Like Social Security benefits, the Medicare hospital insurance program is largely funded by payroll taxes. If you work "under the table," you will not be paying for these systems. This is why withholding tax, while it takes a portion of your take-home pay, offers something in exchange for missing dollars in your paycheck.

Medicare taxes began in 1966 at a modest rate of 0.7%. Employers and employees were responsible for paying 0.35% each. Employees paid their contributions when their employers deducted them from their wages.
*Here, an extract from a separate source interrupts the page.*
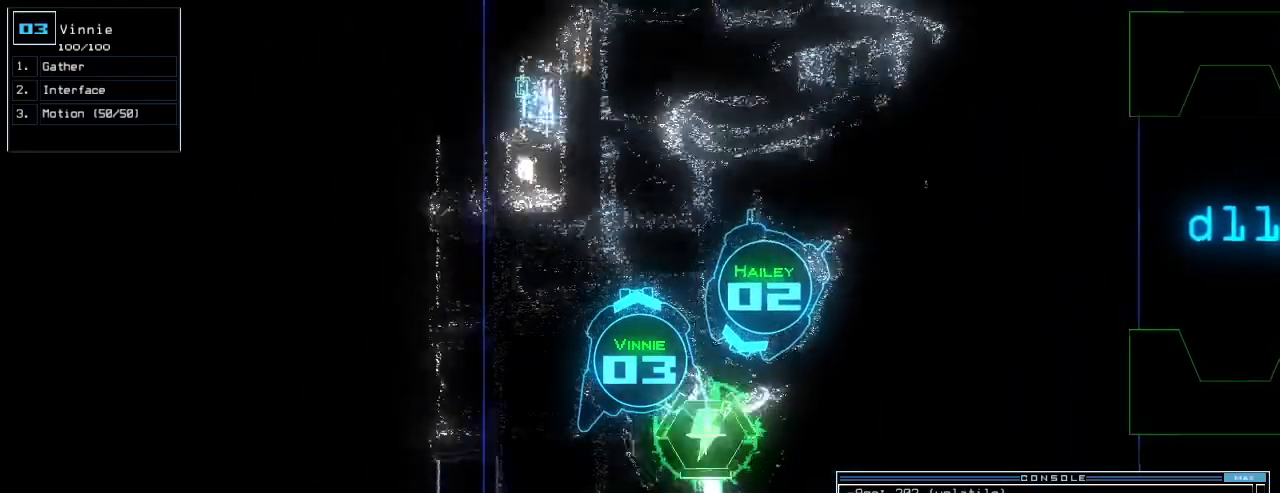
{"keys": []}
Since 1966, the Medicare tax has increased, although it is still lower than the Social Security tax. The social security tax for 2021 is 12.4%, and employees and employers each pay 6.2%.
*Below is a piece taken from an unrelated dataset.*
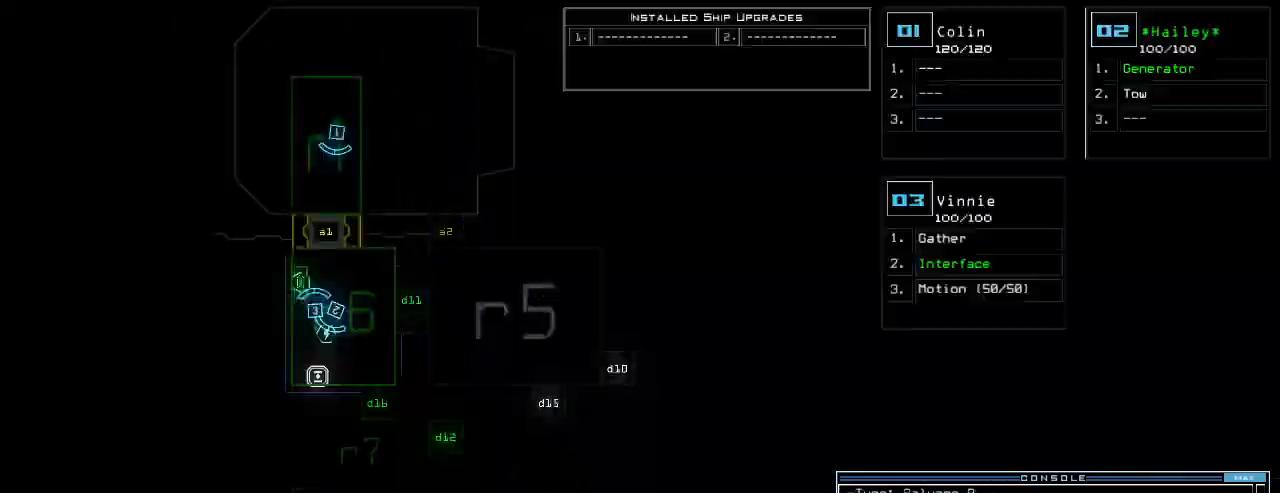
{"keys": [], "events": [[260, "right", "down"], [400, "right", "up"]]}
Today, Medicare's tax rate is 2.9%. Employers and employees share this cost, each paying 1.45%. Unlike Social Security taxes, there is no limit on income subject to Medicare taxes.
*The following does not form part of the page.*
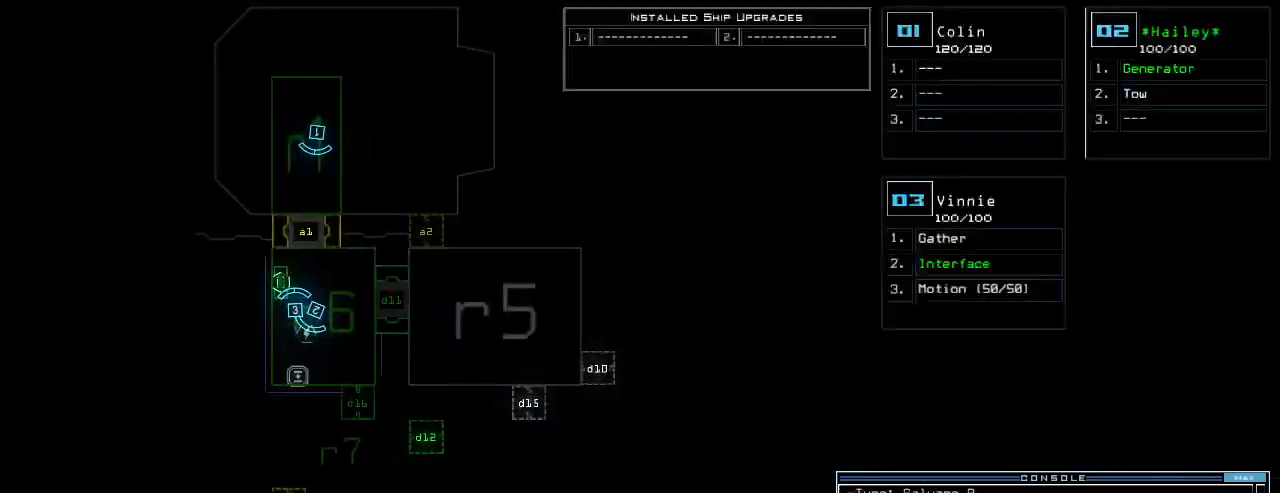
{"keys": ["space"], "events": [[480, "space", "down"]]}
Medicare Taxes and Affordable Care Act

The Affordable Care Act (ACA) added tax on Medicare for high-income earners. This surtax is known as the Medicare taxes. Since January 2013, anyone with an income over $200,000 ($250,000 for married filing jointly) must pay an additional Medicare tax of 0.9% on top of the standard 1.45%. The employee pays this total of 0.9%. It is not shared between the employer and the employee.

If your income means you are subject to additional Medicare tax, your Medicare tax rate is 2.35%. However, this Medicare surtax only applies to income over $ 200,000. If you earn $350,000 per year, you will pay Medicare fees of 1.45% for the first $200,000 and 2.35% for the remaining $150,000.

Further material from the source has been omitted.